(Records)
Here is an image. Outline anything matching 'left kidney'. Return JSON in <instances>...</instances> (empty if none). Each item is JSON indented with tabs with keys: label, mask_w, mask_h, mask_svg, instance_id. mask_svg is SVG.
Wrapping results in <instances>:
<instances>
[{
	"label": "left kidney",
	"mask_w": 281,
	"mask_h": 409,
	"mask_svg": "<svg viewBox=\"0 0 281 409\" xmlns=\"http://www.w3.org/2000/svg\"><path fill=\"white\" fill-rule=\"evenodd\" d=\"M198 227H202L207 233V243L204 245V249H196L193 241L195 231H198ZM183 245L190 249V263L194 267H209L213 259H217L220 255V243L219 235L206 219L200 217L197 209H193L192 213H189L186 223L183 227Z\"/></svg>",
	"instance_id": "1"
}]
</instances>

(Task to complete) Convert all of the data above into a JSON list of strings, with one string for each line and blank lines left out.

(Response to the task)
[
  "Here is an image. Outline anything matching 'left kidney'. Return JSON in <instances>...</instances> (empty if none). Each item is JSON indented with tabs with keys: label, mask_w, mask_h, mask_svg, instance_id. mask_svg is SVG.",
  "Wrapping results in <instances>:",
  "<instances>",
  "[{",
  "\t\"label\": \"left kidney\",",
  "\t\"mask_w\": 281,",
  "\t\"mask_h\": 409,",
  "\t\"mask_svg\": \"<svg viewBox=\\\"0 0 281 409\\\" xmlns=\\\"http://www.w3.org/2000/svg\\\"><path fill=\\\"white\\\" fill-rule=\\\"evenodd\\\" d=\\\"M198 227H202L207 233V243L204 245V249H196L193 241L195 231H198ZM183 245L190 249V263L194 267H209L213 259H217L220 255V243L219 235L206 219L200 217L197 209H193L192 213H189L186 223L183 227Z\\\"/></svg>\",",
  "\t\"instance_id\": \"1\"",
  "}]",
  "</instances>"
]